TNR was backed by an institutional investor group including Celerity Partners, LP of Los Angeles; Chapton Partners, LP, a Houston family partnership; Laminar Direct Capital, L.P., a member of the D. E. Shaw group of companies and MCG Capital, a leading specialized financial services company and financial advisor.

Each of its interactive kiosks held up to 1,000 DVDs, including new releases and classic titles. To rent a movie, consumers swiped their credit card, make their selection and the machine then dispensed the movie(s). The charge per rental was $1 per day; and keeping a DVD more than 14 days was effectively the same as purchasing the DVD.

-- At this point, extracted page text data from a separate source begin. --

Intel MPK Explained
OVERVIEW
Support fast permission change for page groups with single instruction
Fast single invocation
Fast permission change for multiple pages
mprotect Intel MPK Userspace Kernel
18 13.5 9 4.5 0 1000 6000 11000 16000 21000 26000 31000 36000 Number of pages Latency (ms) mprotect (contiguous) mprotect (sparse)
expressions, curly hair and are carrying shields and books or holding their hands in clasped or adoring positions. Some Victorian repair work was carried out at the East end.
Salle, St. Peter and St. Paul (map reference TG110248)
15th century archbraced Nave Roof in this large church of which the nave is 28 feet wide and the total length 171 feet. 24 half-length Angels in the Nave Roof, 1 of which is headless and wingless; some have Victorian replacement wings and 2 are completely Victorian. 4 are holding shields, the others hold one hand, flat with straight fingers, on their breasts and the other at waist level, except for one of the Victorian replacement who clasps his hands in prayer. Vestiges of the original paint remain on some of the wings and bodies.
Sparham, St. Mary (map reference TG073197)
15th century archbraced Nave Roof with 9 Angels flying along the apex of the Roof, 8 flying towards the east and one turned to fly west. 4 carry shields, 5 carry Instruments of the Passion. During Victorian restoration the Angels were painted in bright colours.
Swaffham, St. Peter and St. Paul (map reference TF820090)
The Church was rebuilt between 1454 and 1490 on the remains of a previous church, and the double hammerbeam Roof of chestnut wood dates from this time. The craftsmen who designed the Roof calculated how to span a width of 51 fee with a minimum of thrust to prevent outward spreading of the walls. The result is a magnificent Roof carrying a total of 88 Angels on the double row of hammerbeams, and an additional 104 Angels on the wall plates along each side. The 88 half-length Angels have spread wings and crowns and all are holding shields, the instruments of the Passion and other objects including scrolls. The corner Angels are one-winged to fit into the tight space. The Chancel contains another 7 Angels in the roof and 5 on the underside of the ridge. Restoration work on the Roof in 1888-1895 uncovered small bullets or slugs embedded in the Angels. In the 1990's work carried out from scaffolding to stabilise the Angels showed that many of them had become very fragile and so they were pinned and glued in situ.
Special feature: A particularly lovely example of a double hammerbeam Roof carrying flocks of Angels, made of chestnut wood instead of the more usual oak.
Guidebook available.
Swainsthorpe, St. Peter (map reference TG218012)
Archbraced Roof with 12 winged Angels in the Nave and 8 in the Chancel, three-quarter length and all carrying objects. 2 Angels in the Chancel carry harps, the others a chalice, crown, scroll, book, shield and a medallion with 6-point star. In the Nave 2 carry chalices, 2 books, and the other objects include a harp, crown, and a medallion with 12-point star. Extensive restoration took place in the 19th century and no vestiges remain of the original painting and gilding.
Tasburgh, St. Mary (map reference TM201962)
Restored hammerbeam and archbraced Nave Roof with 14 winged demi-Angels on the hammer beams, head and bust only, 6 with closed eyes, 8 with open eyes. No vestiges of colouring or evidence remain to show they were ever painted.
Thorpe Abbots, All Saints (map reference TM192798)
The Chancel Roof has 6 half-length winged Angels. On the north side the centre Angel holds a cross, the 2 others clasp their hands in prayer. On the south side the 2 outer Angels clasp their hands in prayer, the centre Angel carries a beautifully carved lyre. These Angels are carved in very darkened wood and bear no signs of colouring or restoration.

The kiosks were located at grocery stores including Albertson's, Dillon's, Kroger, Publix and others—and promotions included a “Movie Lover’s Survey,” “Movie For a Year” and a “First Movie Free.”

The company also operated kiosks under the name "moviecube," a California company which it acquired.

==History==
Founded in 2002, The New Release focused primarily on the grocery channel. The first kiosks were installed in Houston, HEB locations, with later expansion into Dallas, Kroger locations. Acquired by NCR in 2009, its kiosks eventually became the property of Redbox when Redbox acquired all of NCR's DVD rental kiosks in 2012.

==Promotions==
The New Release periodically created promotions to entice current consumers and attract new ones. The New Release held a “Movie Lover’s Survey,” where they gave away free movies to the first 500 respondents.

The New Release gave away “Movie For a Year” to 45 customers throughout North America.

In the past, The New Release produced a “First Movie Free” promotion in many of its locations nationwide.